No City Has A Lock On Innovation - Straubiz
http://www.avc.com/a_vc/2011/08/no-city-has-a-lock-on-innovation.html
======
pg
"No country, state, region, nor city has a lock on innovation in technology
anymore. The Internet has made this so..."

The first part is true, but not the second. Boston was a big rival to Silicon
Valley before the Internet, and since the rise of the Internet has actually
fallen further behind.

------
msutherl
"The entire world is now a rival to Silicon Valley ... We will see Apples and
Facebooks get built in China, India, Brazil, Eastern Europe, Western Europe,
the Middle East, Africa, and plenty of other places ... Until recently,
"technology" was largely about "moving electrons on wires." Now, "technology"
is about building all kinds of interesting applications on top of the
Internet."

Hah! I know that people who work in 'web' are often myopic, but this takes it
to a new level. "Technology" is not just "about building all kinds of
interesting application on top of the internet". Technology is also about
generating and distributing power, performing surgeries, curing diseases,
designing engines, designing space ships and space suits, and thousands of
other things that are not web application development. Even Silicon Valley is
not completely about the web, it being one of the smaller areas of investment
relative to energy and biotech.

That is not to say that the 'web' and a technology sector is not of unique
importance however.

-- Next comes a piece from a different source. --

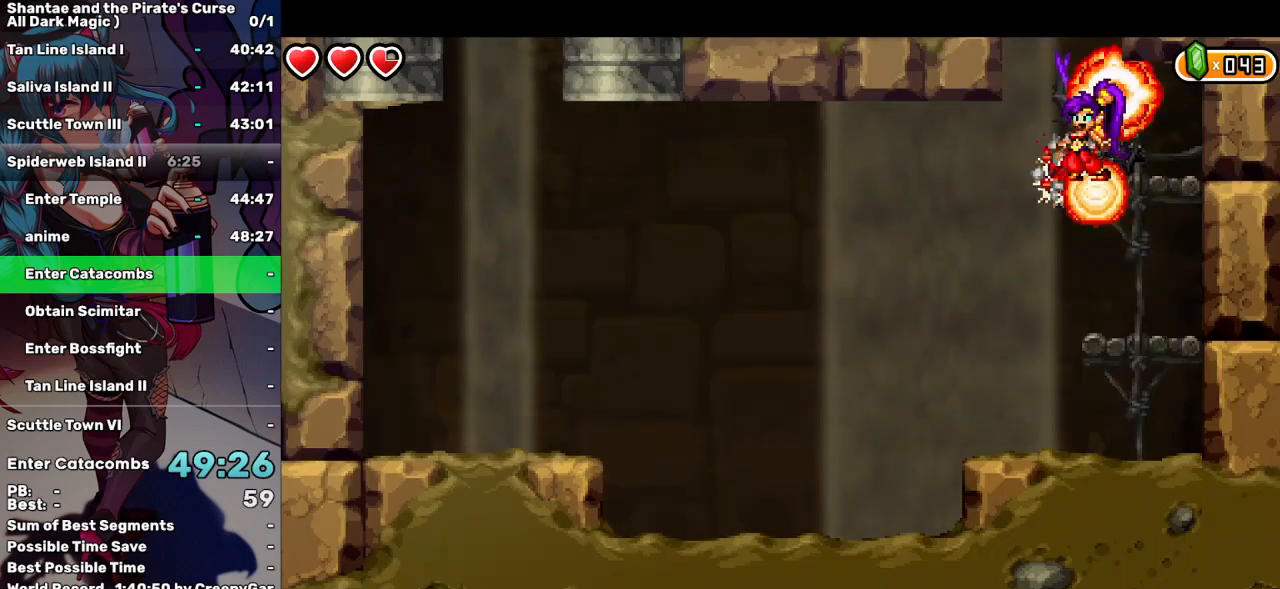
{"keys": [], "events": []}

If I were to offer any advice to the mayor, I would say
that we should take a very important lesson from that world, which is that
engineering and design should go hand in hand. It is not enough just to
innovate by engineering muscle – the way new technologies are packaged and
embedded in culture needs to be 'engineered' as well.

------
anamax
Does Wilson invest in people he hasn't met? What fraction of his investments
are outside of his typical travel zone?

Yes, the entire world is a rival to SV, but that's not new. The relevant
question is always what resources are available and how much they cost.
Certain resources are very inexpensive in SV and very expensive elsewhere.
(The same is true of NYC, but wrt different resources.)